» Work task a
Please pick out every line in the listing that contains the string "بخارشوی", treating uppercase and lowercase as distinct.

It was a stunning “you’ve got to be kidding” moment.
Scanning the Sunday Spokesman-Review before settling in for a deeper read I caught the headline on the election endorsement editorial. “With misgivings, vote for Trump, Inslee.”
There is no point dissecting the actual editorial. It is despicable, a badly structured, badly written mess that does nothing to reconcile its contradictory recommendations for an electorate that cannot be persuaded one way or another at this late date.
Furthermore, it is an insult directed by the boss, publisher Stacey Cowles, to the hard-working journalists he employs, journalists the president considers enemies of the people.
To date, only two U.S. newspapers have endorsed Trump – The Spokesman-Review and the notorious Las Vegas Review-Journal owned by the GOP mega-donor Sheldon Adelson. The most conservative paper in the country, the New Hampshire Union Leader, has endorsed Joe Biden, the first endorsement of a Democratic presidential candidate in 100 years.

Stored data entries

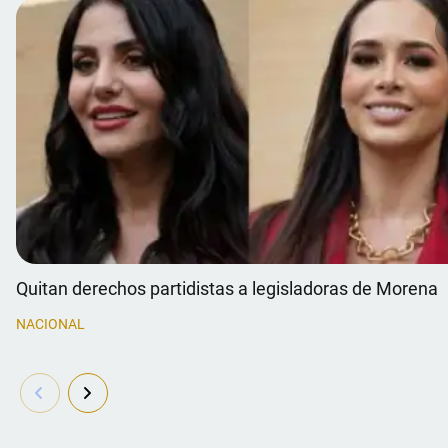
Quitan derechos partidistas a legisladoras de Morena
NACIONAL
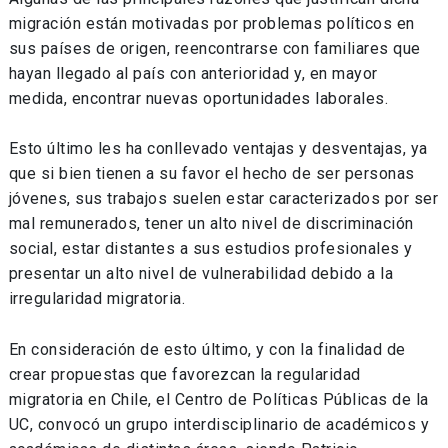
migración están motivadas por problemas políticos en
sus países de origen, reencontrarse con familiares que
hayan llegado al país con anterioridad y, en mayor
medida, encontrar nuevas oportunidades laborales.
Esto último les ha conllevado ventajas y desventajas, ya
que si bien tienen a su favor el hecho de ser personas
jóvenes, sus trabajos suelen estar caracterizados por ser
mal remunerados, tener un alto nivel de discriminación
social, estar distantes a sus estudios profesionales y
presentar un alto nivel de vulnerabilidad debido a la
irregularidad migratoria.
En consideración de esto último, y con la finalidad de
crear propuestas que favorezcan la regularidad
migratoria en Chile, el Centro de Políticas Públicas de la
UC, convocó un grupo interdisciplinario de académicos y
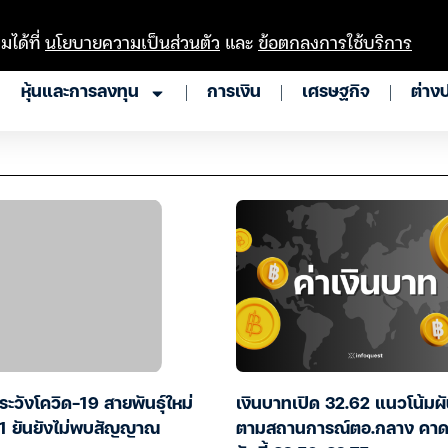
มได้ที่
นโยบายความเป็นส่วนตัว
และ
ข้อตกลงการใช้บริการ
หุ้นและการลงทุน
การเงิน
เศรษฐกิจ
ต่าง
าระวังโควิด-19 สายพันธุ์ใหม่
เงินบาทเปิด 32.62 แนวโน้มผ
.1 ยันยังไม่พบสัญญาณ
ตามสถานการณ์ตอ.กลาง คา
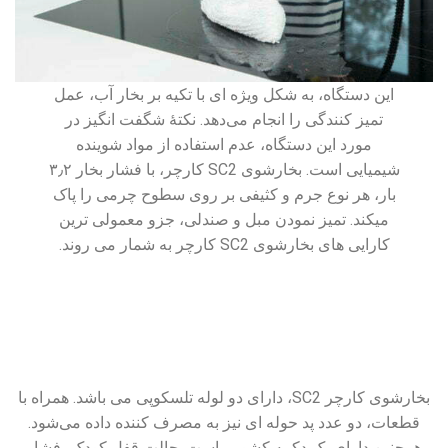
این دستگاه، به شکل ویژه ای با تکیه بر بخار آب، عمل
تمیز کنندگی را انجام می‌دهد. نکتهٔ شگفت انگیز در
مورد این دستگاه، عدم استفاده از مواد شوینده
شیمیایی است. بخارشوی SC2 کارچر، با فشار بخار ۳٫۲
بار، هر نوع جرم و کثیفی بر روی سطوح چرمی را پاک
میکند. تمیز نمودن مبل و صندلی، جزو معمولی ترین
کارایی های بخارشوی SC2 کارچر به شمار می روند.
بخارشوی کارچر SC2، دارای دو لوله تلسکوپی می باشد. همراه با
قطعات، دو عدد پد حوله ای نیز به مصرف کننده داده می‌شود.
همچنین دارای یک دکمه کشویی است. حالت قفل کودک، فشار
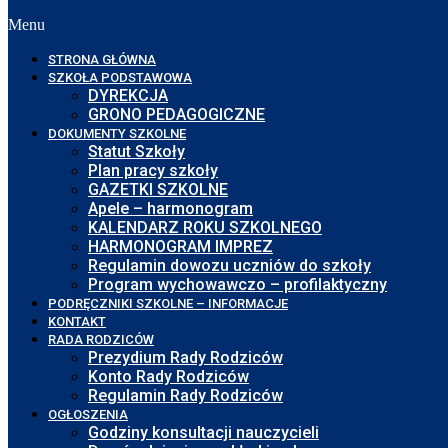
Menu
STRONA GŁÓWNA
SZKOŁA PODSTAWOWA
DYREKCJA
GRONO PEDAGOGICZNE
DOKUMENTY SZKOLNE
Statut Szkoły
Plan pracy szkoły
GAZETKI SZKOLNE
Apele – harmonogram
KALENDARZ ROKU SZKOLNEGO
HARMONOGRAM IMPREZ
Regulamin dowozu uczniów do szkoły
Program wychowawczo – profilaktyczny
PODRĘCZNIKI SZKOLNE – INFORMACJE
KONTAKT
RADA RODZICÓW
Prezydium Rady Rodziców
Konto Rady Rodziców
Regulamin Rady Rodziców
OGŁOSZENIA
Godziny konsultacji nauczycieli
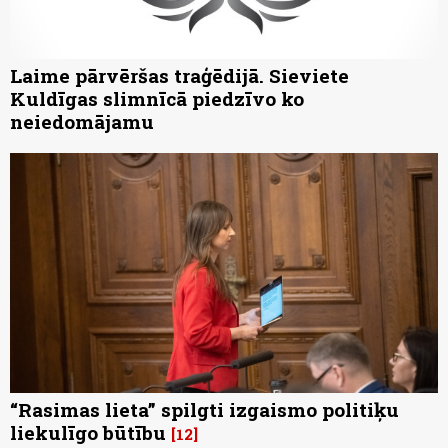
Laime pārvēršas traģēdijā. Sieviete
Kuldīgas slimnīcā piedzīvo ko
neiedomājamu
“Rasimas lieta” spilgti izgaismo politiķu
liekulīgo būtību
12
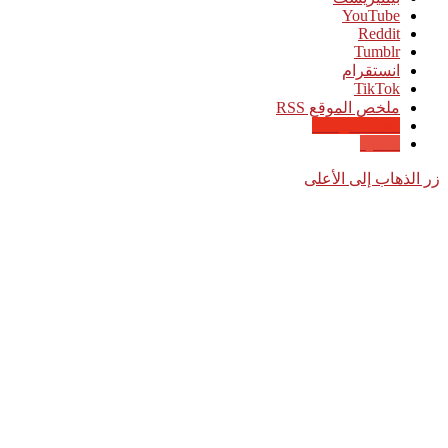
‫YouTube
انستقرام
‫TikTok
ملخص الموقع RSS
Google News
Quora
زر الذهاب إلى الأعلى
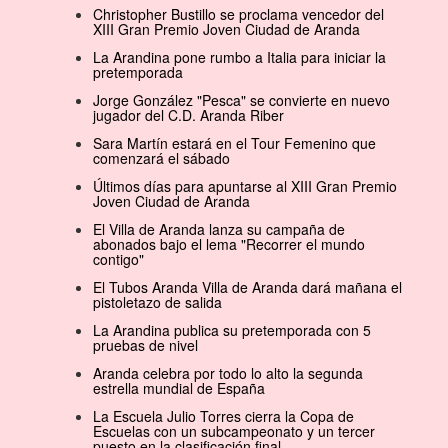
Christopher Bustillo se proclama vencedor del
XIII Gran Premio Joven Ciudad de Aranda
La Arandina pone rumbo a Italia para iniciar la
pretemporada
Jorge González "Pesca" se convierte en nuevo
jugador del C.D. Aranda Riber
Sara Martín estará en el Tour Femenino que
comenzará el sábado
Últimos días para apuntarse al XIII Gran Premio
Joven Ciudad de Aranda
El Villa de Aranda lanza su campaña de
abonados bajo el lema "Recorrer el mundo
contigo"
El Tubos Aranda Villa de Aranda dará mañana el
pistoletazo de salida
La Arandina publica su pretemporada con 5
pruebas de nivel
Aranda celebra por todo lo alto la segunda
estrella mundial de España
La Escuela Julio Torres cierra la Copa de
Escuelas con un subcampeonato y un tercer
puesto en la clasificación final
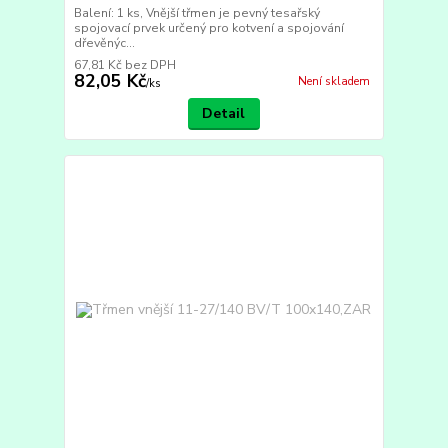
Balení: 1 ks, Vnější třmen je pevný tesařský
spojovací prvek určený pro kotvení a spojování
dřevěnýc...
67,81 Kč
bez DPH
82,05 Kč
Není skladem
/
ks
Detail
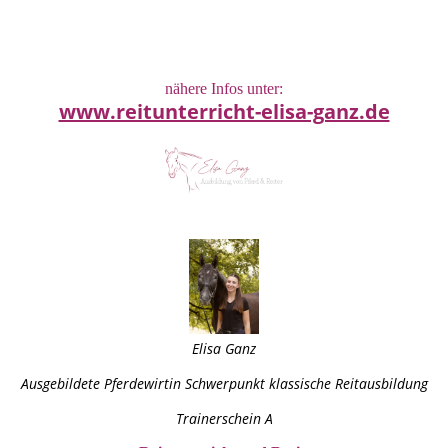
nähere Infos unter:
www.reitunterricht-elisa-ganz.de
Elisa Ganz
Ausgebildete Pferdewirtin Schwerpunkt klassische Reitausbildung
Trainerschein A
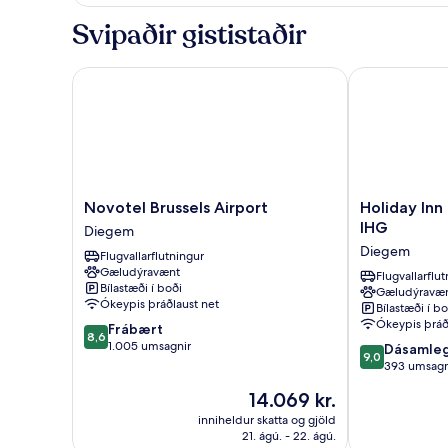
-
samliggjandi
Svipaðir gististaðir
herbergi
(3AD+1CH)
Novotel Brussels Airport
Holiday Inn B
Novotel
Holiday
Novotel Brussels Airport
Holiday Inn
Brussels
Inn
IHG
Diegem
Airport
Brussels
Diegem
Flugvallarflutningur
Diegem
Airport
Gæludýravænt
by
Flugvallarflu
Bílastæði í boði
Gæludýravæ
IHG
Ókeypis þráðlaust net
Bílastæði í bo
Diegem
Ókeypis þráð
8.6
Frábært
8,6
af
1.005 umsagnir
9.0
Dásamle
9,0
10,
af
393 umsagn
Frábært,
10,
Verðið
14.069 kr.
1.005
Dásamlegt,
er
umsagnir
393
inniheldur skatta og gjöld
14.069 kr.
21. ágú. - 22. ágú.
umsagnir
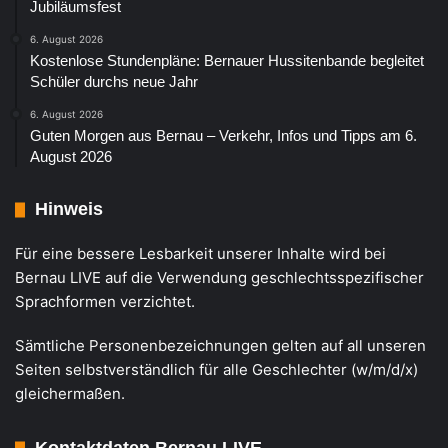
Jubiläumsfest
6. August 2026
Kostenlose Stundenpläne: Bernauer Hussitenbande begleitet
Schüler durchs neue Jahr
6. August 2026
Guten Morgen aus Bernau – Verkehr, Infos und Tipps am 6.
August 2026
Hinweis
Für eine bessere Lesbarkeit unserer Inhalte wird bei
Bernau LIVE auf die Verwendung geschlechtsspezifischer
Sprachformen verzichtet.
Sämtliche Personenbezeichnungen gelten auf all unseren
Seiten selbstverständlich für alle Geschlechter (w/m/d/x)
gleichermaßen.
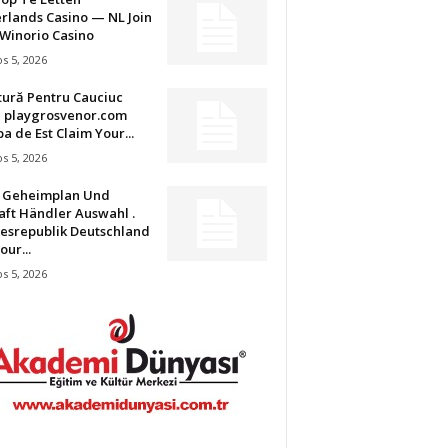
rlands Casino — NL Join
Winorio Casino
s 5, 2026
tură Pentru Cauciuc
u playgrosvenor.com
a de Est Claim Your...
s 5, 2026
t Geheimplan Und
aft Händler Auswahl .
esrepublik Deutschland
our...
s 5, 2026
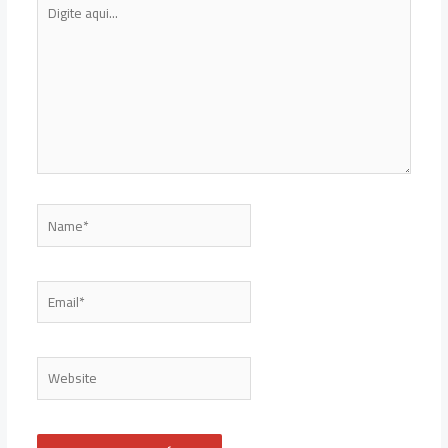
Digite
aqui...
Name*
Email*
Website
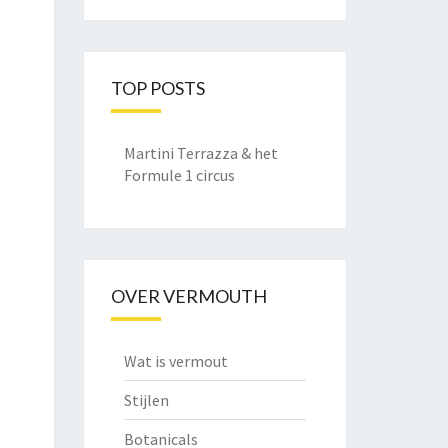
TOP POSTS
Martini Terrazza & het
Formule 1 circus
OVER VERMOUTH
Wat is vermout
Stijlen
Botanicals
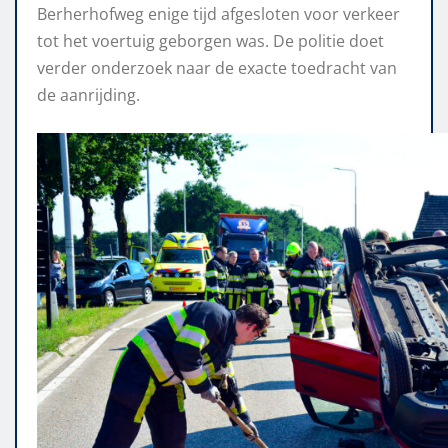
Berherhofweg enige tijd afgesloten voor verkeer
tot het voertuig geborgen was. De politie doet
verder onderzoek naar de exacte toedracht van
de aanrijding.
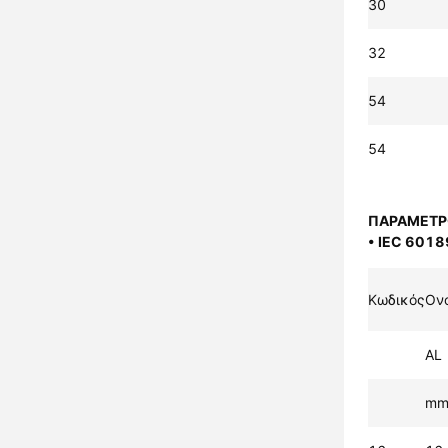
30
32
54
54
ΠΑΡΑΜΕΤΡ
• IEC 6018
Κωδικός
Ον
AL
mm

» Work task b
Answer these questions about the piece on the Spokesman-Review endorsement above:
(i) Who is named as publisher of The Spokesman-Review?
(ii) Which two candidates did the endorsement headline recommend?
(iii) Which newspaper endorsed Joe Biden?

» Written reply a
شیمیایی است. بخارشوی SC2 کارچر، با فشار بخار ۳٫۲
کارایی های بخارشوی SC2 کارچر به شمار می روند.
بخارشوی کارچر SC2، دارای دو لوله تلسکوپی می باشد. همراه با

» Written reply b
(i) Stacey Cowles
(ii) Trump and Inslee
(iii) The New Hampshire Union Leader